Volumes one and two of the English edition were named as two of the Great Graphic Novels for Teens of 2008 by YALSA. A reviewer at About.com named the English translation a favorite new manga of 2008, calling it "well-crafted and lovable"; a reviewer from PopCultureShock similarly described it as a series that "just make[s] you happy". School Library Journal described the series as "standard fair for younger manga readers" and "a good purchase for schools and libraries." Joanna Draper at Comics Worth Reading called it her "favorite shojo series running" for being entertaining and inventive.
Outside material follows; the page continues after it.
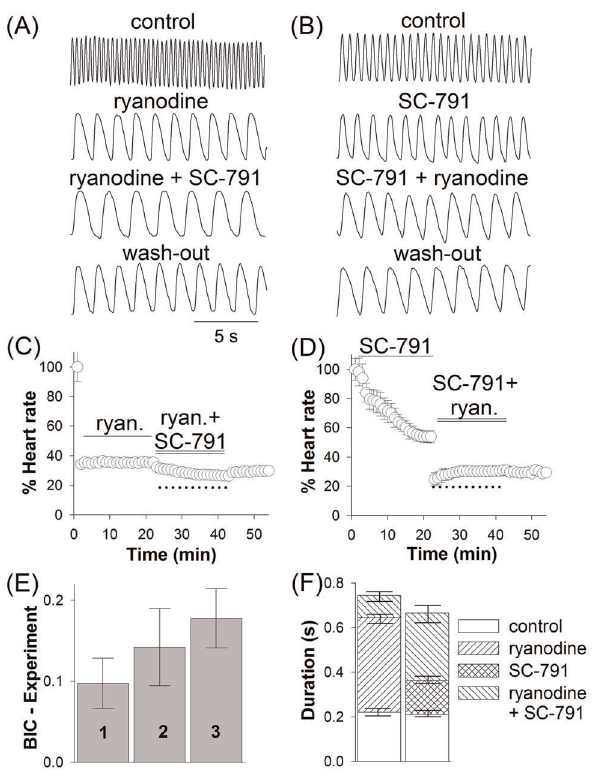
Figure 5. Effects of ryanodine on heartbeat. Typical examples of heartbeat in control, after 20 min application of either 100 m M ryanodine ( A ) or 30 m M SC-791 ( B ) alone followed by 20 min exposure to a solution containing both 100 m M ryanodine and 30 m M SC-791, and after the wash-out. ( C, D ) Time course of the average heart rate in the experiments described in the panels ( A ) and ( B ), respectively; dotted lines indicate the value of BIC (82% heart rate inhibition) (see Results); panels ( C ) and ( D ), averages of 7 and 6 experiments, respectively. ( E ) Bar plot illustrates differences between the BIC of 0.82 and the experimentally determined total fractional reduction in heart rate for three experimental conditions: when SC-791/ryanodine was applied after (1) exposure to ryanodine alone, (2) exposure to SC-791 alone, and (3) without pre-exposure of the preparation to any compound. ( F ) Bar plot summarizes effects of ryanodine and SC-791 on the duration of heart contraction when the chemicals were applied in different order as in the panels ( A ) and ( B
Otaku USA criticized the first volume for the predictability of the story.

Kawahara's art was praised for its clean style and layout, dynamic figures, and emotional expressions, and was compared by one reviewer to Yoko Kamio's.
Reviewers consistently hailed Haruna as a comic heroine and a key to the series' appeal, but Kawahara's handling of the other chararacters was also praised, particularly with Yoh and his sister Asami. They also praised Haruna's relationship with Yoh, which is presented as a pairing of friends and equals. Some critics noted that the story's initial makeover theme was more deftly handled than a short summary led them to expect, though some still expressed reservations about it.